A pinch of rodent, a pinch of breast implant, and a pinch of gold are all you need to build the future.

byJonathon Ramsey| PUBLISHED Jul 13, 2016 12:00 PM
Scientists Have Created a Cyborg Stingray Drone Out of a Rat’s Heart

The future just arrived. An interdisciplinary team of scientists has created what they call an “artificial animal”—a tiny, remote-controlled cyborg stingray that uses living cells from a rat’s heart to mimic the swimming motion of an ocean creature.

About 0.6 inches long and weighing in at a mere four ounces, the robo-ray is made up of three ingredients: a flexible gold skeleton with ribs, layers of transparent silicon (the same type used in breast implants) molded in the shape of an ocean ray, and 200,000 living muscle cells from a rat’s heart. The bottom silicon layer is etched with two serpentine patterns that form geometric S-shapes on either side of the robe-ray’s spine; these run from the center to the edge of the fins and from the nose to the tail. The rat cells are laid into the pattern on either side of the gold spine; they then stitch themselves together to form an S-shaped line of muscle. Then the top layer of silicon seals the system.

Here's where things get really freaky. Employing optogenetics, the heart cells were modified to respond to two blue lights strobing at the end of a twin-pronged stylus. When the cyborg stingray is placed in saltwater suffused with glucose—the sugar molecules are used to feed the living heart tissue—and flashed with the light, the rat cells flex in series. That makes the robo-ray’s wings curl in the mesmeric, undulating manner of an actual ocean ray, pushing it forward at 3.2 millimeters per second. After flexing, the natural recoil in the gold skeleton pulls the wings back to its resting state. By varying the frequency of the blue light pulses, either wing can be made to flex faster or slower, enabling scientists to make the artificial animal turn—which they demonstrated by making the artificial animal navigate an obstacle course.

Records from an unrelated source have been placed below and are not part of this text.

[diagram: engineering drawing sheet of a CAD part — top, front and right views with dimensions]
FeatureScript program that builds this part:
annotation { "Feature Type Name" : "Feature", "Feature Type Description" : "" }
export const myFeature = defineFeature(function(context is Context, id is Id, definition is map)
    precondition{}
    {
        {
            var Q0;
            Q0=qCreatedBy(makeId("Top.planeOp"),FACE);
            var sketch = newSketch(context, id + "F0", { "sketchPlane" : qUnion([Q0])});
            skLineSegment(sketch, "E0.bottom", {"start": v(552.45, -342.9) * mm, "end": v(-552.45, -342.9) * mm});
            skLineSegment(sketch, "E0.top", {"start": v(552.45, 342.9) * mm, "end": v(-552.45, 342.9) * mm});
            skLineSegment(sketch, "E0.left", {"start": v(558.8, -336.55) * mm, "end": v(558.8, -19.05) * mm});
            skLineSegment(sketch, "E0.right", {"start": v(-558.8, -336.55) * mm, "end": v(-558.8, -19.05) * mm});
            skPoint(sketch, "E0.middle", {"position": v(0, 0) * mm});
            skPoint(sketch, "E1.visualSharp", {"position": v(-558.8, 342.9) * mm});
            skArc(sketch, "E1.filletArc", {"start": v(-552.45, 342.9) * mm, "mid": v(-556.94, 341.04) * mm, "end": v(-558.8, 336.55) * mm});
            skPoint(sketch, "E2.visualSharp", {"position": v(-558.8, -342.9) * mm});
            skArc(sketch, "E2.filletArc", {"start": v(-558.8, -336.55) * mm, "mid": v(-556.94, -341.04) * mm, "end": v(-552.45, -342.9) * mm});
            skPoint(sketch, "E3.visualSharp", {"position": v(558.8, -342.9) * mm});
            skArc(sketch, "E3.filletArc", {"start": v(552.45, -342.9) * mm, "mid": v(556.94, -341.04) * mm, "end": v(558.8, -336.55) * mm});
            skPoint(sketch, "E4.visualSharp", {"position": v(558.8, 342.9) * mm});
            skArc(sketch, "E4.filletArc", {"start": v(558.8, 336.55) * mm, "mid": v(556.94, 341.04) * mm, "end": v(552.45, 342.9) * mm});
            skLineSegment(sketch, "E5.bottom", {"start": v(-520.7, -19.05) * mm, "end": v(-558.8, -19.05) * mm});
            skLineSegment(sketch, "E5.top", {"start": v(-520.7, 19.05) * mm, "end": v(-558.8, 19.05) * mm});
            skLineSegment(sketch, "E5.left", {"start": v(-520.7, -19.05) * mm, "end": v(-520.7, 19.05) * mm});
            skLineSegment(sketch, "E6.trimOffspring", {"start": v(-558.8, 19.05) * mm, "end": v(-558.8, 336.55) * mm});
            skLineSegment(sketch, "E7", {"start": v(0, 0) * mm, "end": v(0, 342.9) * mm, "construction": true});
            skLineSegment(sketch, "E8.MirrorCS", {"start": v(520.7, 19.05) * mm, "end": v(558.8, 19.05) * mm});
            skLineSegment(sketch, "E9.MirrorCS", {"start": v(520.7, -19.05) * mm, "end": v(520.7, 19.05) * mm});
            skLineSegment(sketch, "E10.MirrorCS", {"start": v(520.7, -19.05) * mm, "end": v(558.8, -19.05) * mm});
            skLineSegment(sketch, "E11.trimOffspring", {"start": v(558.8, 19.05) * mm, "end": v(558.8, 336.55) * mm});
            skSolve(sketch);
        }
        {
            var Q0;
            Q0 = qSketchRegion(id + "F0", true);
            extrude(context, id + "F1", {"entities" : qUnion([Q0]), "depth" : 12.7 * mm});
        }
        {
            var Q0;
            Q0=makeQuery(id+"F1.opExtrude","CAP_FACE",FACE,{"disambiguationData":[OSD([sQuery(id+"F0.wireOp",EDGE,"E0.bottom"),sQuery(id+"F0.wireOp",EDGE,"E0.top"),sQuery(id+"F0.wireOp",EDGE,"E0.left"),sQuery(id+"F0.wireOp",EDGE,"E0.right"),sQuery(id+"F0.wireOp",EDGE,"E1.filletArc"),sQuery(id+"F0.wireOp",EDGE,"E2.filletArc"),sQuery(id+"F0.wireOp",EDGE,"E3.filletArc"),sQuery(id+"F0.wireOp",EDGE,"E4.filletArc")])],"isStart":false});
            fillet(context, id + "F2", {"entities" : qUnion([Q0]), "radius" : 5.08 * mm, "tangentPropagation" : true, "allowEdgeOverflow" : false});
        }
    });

Kit Parker, a cardiac physiologist in the Disease Biophysics Group at Harvard University's Department of Bioengineering and Applied Sciences who helped develop the cyborg stingray, said his team developed the artificial animal as a way to help learn how hearts pump fluid. As the team detailed in a paper in the journal Science, though, so much wound up going into the build that the artificial animal contains lessons for everything from pacemakers to cyborgs.

Parker—who previously worked on an artificial jellyfish previously—said he undertook the experiment to learn more about the human heart, and to try and figure out how to build a synthetic heart from scratch. Nevertheless, the tiny creature could aid numerous scientific endeavors: the development of optical pacemakers instead of electrical ones, how to build other organs at a small scale, and how to make bio-hybrid robots that replace the bulk and complexity of mechanical sensors and actuators with simple living tissue.

Six weeks after Frankenstein’s stingray came alive, 80 percent of the rat cells were still working as intended. Now that his idea has been proven a success, though, Parker has already moved on to building a new tissue-engineered beast—one code-named “T100.” Insert Terminator theme music here.